THE PROBLEM: Begin at the top of the listing below. Write each line out exactly, ending with the line that holds "[745,184,1199,200] [118,208,152,221] the".

DATA FOR REVIEW:

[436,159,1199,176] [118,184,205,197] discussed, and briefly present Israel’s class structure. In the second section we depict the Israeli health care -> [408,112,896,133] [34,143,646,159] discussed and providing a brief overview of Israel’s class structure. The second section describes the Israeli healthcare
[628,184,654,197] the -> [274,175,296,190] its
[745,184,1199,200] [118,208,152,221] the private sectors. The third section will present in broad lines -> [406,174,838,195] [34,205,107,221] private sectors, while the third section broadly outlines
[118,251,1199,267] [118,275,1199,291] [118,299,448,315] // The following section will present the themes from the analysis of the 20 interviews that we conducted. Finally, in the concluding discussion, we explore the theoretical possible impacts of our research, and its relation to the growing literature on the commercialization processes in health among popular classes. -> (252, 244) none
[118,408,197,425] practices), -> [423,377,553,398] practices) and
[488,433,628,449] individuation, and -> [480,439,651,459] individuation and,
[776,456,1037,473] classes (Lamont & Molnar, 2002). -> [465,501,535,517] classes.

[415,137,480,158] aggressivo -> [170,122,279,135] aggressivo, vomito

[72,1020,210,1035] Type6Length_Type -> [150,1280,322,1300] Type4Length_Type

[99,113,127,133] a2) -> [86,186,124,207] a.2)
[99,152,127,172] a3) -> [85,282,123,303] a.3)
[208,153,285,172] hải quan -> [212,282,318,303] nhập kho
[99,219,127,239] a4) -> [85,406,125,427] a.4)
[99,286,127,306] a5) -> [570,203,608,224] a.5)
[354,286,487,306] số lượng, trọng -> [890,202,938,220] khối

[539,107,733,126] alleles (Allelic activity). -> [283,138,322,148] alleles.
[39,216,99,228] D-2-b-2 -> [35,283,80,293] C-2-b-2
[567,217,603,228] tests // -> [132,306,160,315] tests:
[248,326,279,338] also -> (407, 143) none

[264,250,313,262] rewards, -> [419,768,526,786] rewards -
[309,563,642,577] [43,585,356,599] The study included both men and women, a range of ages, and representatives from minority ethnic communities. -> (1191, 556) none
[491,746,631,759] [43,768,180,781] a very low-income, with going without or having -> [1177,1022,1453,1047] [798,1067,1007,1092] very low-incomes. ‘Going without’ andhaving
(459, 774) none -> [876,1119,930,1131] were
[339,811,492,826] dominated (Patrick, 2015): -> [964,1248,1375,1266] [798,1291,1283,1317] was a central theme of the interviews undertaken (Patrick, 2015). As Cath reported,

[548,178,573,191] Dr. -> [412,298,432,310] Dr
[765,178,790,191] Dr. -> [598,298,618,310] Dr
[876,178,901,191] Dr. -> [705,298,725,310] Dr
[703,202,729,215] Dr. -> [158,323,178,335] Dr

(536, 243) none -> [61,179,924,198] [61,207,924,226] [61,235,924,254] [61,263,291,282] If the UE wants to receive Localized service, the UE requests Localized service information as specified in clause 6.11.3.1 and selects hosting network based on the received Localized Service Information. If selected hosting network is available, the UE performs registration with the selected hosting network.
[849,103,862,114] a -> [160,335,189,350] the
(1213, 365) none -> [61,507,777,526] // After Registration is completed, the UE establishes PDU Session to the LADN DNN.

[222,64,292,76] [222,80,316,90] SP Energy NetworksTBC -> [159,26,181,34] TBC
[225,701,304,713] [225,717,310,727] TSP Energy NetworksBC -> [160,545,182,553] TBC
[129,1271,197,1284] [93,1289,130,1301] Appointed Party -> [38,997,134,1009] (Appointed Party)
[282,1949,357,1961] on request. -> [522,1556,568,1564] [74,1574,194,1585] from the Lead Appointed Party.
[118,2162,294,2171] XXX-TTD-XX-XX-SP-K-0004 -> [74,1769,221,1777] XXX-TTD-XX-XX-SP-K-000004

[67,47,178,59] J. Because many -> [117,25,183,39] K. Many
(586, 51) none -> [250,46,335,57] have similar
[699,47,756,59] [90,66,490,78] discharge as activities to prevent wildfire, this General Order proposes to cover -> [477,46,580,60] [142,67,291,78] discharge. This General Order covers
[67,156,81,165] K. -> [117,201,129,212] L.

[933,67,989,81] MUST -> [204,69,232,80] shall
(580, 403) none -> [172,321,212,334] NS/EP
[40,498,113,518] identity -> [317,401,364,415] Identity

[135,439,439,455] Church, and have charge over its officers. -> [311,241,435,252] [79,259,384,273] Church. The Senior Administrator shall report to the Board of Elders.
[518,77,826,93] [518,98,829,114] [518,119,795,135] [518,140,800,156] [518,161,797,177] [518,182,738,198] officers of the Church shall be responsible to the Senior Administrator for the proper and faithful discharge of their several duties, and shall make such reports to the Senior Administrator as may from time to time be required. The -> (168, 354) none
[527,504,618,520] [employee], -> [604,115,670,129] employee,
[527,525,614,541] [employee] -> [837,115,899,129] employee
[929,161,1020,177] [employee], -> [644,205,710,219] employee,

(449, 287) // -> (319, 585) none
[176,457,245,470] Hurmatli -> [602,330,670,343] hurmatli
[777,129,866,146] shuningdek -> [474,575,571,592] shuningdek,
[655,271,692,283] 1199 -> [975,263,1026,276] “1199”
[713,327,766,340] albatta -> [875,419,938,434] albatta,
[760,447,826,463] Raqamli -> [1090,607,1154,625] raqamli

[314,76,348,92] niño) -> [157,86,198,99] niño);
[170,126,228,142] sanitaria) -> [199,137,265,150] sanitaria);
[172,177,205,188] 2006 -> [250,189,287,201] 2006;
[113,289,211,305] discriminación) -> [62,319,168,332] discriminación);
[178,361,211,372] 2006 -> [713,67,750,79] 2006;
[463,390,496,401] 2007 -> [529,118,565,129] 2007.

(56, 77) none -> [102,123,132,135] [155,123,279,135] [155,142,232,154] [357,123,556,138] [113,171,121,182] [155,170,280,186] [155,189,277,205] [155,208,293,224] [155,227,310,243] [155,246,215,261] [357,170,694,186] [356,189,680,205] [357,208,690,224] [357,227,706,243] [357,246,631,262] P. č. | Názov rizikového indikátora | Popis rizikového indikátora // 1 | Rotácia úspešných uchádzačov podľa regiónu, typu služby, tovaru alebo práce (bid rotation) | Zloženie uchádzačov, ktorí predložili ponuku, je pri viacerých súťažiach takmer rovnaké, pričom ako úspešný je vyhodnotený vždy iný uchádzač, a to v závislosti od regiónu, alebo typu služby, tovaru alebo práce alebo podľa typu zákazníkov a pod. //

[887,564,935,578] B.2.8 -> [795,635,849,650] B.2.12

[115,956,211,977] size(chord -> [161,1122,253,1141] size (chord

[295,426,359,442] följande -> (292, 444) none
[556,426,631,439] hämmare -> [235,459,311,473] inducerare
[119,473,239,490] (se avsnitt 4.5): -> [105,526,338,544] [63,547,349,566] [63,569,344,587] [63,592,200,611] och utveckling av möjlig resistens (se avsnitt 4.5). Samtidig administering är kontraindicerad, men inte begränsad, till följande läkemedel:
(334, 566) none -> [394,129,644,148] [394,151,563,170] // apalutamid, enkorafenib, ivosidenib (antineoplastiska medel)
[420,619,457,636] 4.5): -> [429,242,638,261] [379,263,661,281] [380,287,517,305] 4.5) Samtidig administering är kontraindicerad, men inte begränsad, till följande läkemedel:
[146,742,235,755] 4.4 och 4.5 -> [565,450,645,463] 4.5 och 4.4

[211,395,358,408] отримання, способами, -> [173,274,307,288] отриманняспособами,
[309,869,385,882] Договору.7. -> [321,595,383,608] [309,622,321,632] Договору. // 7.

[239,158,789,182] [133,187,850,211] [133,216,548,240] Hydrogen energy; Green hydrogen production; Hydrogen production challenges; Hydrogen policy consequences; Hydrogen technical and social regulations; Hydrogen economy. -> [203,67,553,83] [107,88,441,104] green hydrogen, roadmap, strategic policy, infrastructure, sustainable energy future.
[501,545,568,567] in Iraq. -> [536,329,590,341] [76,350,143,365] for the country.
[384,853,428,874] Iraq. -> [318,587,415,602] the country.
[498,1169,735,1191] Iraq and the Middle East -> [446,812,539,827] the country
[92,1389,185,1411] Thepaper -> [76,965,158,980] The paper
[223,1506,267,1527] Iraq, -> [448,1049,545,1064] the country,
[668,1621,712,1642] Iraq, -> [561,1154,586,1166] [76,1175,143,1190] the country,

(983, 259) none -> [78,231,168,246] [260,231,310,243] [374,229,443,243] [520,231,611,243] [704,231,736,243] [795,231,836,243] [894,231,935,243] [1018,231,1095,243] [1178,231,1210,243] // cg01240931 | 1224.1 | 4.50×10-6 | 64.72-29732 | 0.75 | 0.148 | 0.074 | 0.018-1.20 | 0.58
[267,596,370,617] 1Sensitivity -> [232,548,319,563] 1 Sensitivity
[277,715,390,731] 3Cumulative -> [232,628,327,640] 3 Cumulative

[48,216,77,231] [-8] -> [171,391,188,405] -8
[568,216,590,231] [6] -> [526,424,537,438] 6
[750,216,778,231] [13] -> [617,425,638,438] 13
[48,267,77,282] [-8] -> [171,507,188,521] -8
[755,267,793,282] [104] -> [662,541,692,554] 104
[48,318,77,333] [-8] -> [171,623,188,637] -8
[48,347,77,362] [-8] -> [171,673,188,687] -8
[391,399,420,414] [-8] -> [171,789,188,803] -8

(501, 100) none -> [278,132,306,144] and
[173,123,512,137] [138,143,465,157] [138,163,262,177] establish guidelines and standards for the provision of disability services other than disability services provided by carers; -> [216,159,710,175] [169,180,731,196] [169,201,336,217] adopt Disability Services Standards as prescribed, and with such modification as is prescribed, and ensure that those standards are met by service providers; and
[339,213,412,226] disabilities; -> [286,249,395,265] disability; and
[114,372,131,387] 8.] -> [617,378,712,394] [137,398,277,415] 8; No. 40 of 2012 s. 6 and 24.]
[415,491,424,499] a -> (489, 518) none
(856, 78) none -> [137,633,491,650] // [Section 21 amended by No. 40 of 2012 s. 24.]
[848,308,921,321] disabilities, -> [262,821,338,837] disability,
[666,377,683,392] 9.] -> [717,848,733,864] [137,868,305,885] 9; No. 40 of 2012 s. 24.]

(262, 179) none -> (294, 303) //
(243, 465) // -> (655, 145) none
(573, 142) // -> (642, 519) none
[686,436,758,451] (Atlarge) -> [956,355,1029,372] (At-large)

ANSWER TO THIS PROBLEM:
[436,159,1199,176] [118,184,205,197] discussed, and briefly present Israel’s class structure. In the second section we depict the Israeli health care -> [408,112,896,133] [34,143,646,159] discussed and providing a brief overview of Israel’s class structure. The second section describes the Israeli healthcare
[628,184,654,197] the -> [274,175,296,190] its
[745,184,1199,200] [118,208,152,221] the private sectors. The third section will present in broad lines -> [406,174,838,195] [34,205,107,221] private sectors, while the third section broadly outlines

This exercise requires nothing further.